-- Start of Source excerpt --

I got into acting by accident. Literally. I fell off my motorcycle and lost my left arm. Being an amputee was going to lead to some big changes in my life but I never guessed it would turn me into an actor
It was 2001 when I suffered a spill causing several life-threatening injuries and one life-changer. In the operating theatre, the surgical team working to save my life removed my left arm. It was thoroughly FUBAR and there were far more serious injuries to address, so they lopped it off and got on with patching up what was left.
A year and a half later I’m at Ealing Studios being led from my dressing room to the soundstage where I will be performing. I’m walking along corridors lined with framed photographs of some of the greatest names in acting.
I have no training as an actor and no experience. I have not performed on stage since a junior school play and I have no ambition to be an actor. Yet, here I am, about to play a principal character among an A-list cast for a prime-time BBC television show, in one of the world’s most famous film studios. How did this happen?
Where are we going?
Before my accident, I had been a regular at Modern Ballroom & Latin dance classes at the Rivoli Ballroom in south-east London. I had attended for a couple of years and had become quite accomplished. After my accident, as I got back on my feet, I went back to my dancing and relearned without the left arm.
One evening, in the break between classes, fellow student, Sarah Hughes, asks me if I have ever done any acting, or thought about doing any.
‘No,’ I say, ‘why, where are we going?
‘Well, you know what I do,’ she continues and, indeed, I do. Sarah is a casting director. She goes on to explain that she often gets castings needing amputees but there are few amputee actors.
‘I know you are good with taking directions on movement,’ she says, ‘so I might be able to find you some work if you’re interested.’
A few months later, here I am at Ealing Studios about to play a part in the filming of Strange, a horror-drama with some dark humour, starring Richard Coyle and Samantha Janus (now Womack). I had no audition for the part because Sarah was casting for the show. There was a brief telephone conversation with someone on behalf of the director, an exchange of photos by email and then a BBC contract fell through my letterbox.
Learning the tricks of the trade
The casting I did undergo was a ‘life’ one to make a full-body mould of me for my costume. I was to be wearing prosthetic make-up from head to toe and for this, Millennium FX wrapped me in Polyfiller and cling film so that I ended up looking like a vacuum-packed mummy. I learned my first trick of the acting trade here; if they are going to make a life-casting of you, shave beforehand.
Putting the prosthetics on me before each day of filming took a team of four people the best part of six hours. Standing in my dressing room in a jockstrap, making conversation with these strangers, they taught me some more lessons about acting:
- Everyone in the film business has worked with everyone else;
- Your next job will come from the connections you make on this one;
- There is an interminable amount of waiting, and
- There’s quite a lot of nudity.

-- End of Source excerpt --
-- Start of Material supplied --

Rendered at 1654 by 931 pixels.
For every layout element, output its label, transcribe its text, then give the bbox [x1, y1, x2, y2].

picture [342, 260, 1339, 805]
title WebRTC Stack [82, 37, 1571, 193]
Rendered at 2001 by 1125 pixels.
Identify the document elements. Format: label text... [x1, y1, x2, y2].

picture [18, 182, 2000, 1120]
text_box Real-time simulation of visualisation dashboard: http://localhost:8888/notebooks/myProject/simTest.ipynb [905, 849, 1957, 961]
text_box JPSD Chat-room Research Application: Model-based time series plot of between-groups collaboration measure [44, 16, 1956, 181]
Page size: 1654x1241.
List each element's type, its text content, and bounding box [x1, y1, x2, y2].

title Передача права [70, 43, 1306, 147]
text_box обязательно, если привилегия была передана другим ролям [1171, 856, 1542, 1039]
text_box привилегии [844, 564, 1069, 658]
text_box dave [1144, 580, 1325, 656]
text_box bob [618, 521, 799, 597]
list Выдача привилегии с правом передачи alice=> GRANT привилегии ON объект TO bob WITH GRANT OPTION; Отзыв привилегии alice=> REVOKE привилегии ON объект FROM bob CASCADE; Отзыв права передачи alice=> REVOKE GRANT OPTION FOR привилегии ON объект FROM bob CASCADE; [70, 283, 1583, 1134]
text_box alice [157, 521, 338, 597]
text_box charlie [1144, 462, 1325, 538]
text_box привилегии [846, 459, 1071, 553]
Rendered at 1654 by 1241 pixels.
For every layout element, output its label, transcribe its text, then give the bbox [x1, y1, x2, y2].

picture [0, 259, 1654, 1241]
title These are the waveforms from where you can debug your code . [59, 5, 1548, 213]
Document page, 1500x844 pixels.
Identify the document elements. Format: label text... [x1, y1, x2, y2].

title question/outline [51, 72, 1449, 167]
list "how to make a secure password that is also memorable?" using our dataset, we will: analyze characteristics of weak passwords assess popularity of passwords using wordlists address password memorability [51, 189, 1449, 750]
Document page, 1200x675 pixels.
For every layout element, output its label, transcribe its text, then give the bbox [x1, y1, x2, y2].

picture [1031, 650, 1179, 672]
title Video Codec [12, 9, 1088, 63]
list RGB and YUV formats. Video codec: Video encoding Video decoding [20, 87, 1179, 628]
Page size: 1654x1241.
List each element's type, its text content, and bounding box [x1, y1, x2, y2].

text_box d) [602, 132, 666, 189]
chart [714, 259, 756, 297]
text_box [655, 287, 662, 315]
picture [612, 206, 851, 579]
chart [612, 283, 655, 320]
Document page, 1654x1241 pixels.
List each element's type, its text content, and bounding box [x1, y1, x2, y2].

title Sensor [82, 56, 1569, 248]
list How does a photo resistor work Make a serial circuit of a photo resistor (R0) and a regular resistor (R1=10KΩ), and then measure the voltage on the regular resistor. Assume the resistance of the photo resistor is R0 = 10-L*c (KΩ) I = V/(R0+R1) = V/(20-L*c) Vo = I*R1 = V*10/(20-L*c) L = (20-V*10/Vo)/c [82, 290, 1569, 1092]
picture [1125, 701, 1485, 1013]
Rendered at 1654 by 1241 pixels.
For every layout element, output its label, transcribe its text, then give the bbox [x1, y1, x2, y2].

-- End of Material supplied --

# Instructions
1) According to the essay about getting into acting, why did Sarah Hughes think she might be able to find acting work for the narrator? Answer in one to three sentences.
2) Answer these questions from the essay about getting into acting, one line each:
(a) In what year did the motorcycle accident happen?
(b) Where did the narrator attend Modern Ballroom & Latin dance classes?
(c) How many people put the prosthetics on before each day of filming?
3) Continue the essay about getting into acting, starting right after the last point in the list of lessons.
The data has no connection to the essay about getting into acting.

# Expected outputs
1) Sarah often received castings that needed amputees, but there were few amputee actors. She also knew the narrator was good at taking directions on movement.

2)
(a) 2001.
(b) At the Rivoli Ballroom in south-east London.
(c) A team of four people.

3)
On set, facing the prospect of acting with neither training nor experience to draw on, I thought; ‘I’ll just do what the director says.’ Turns out, that is another trick of the trade.
My terror at being in front of the cameras was lost in the busyness of the production process and the support and encouragement from the team. I felt comfortable very quickly and found myself able to think cooly about what I was doing and even make one call of my own.
In the course of our fight scene, I pick Richard Coyle up by his neck (he’s on a harness) and I throw him against the wall and throttle him. While holding his throat, I tense my arm and shoulders and give all the appearance of crushing his throat as hard as I can, but keeping my grip as light as a feather.
This might seem a no-brainer but it is not that simple. At the subsequent wrap party, when I confessed to Richard that I had no training in acting and that Strange was my first acting job, he complimented me, in particular, for having not actually strangled him. ‘Many an experienced an actor would not have had that presence of mind’, he said.
In the years since, I have learned how the intensity of the moment and the commitment of actors to their trade can cause the division between fiction and reality to blur, and that can be dangerous. Another important lesson I took away from my first role, then, was that no matter how whole-heartedly you commit to your acting, you must never forget that it is all pretend.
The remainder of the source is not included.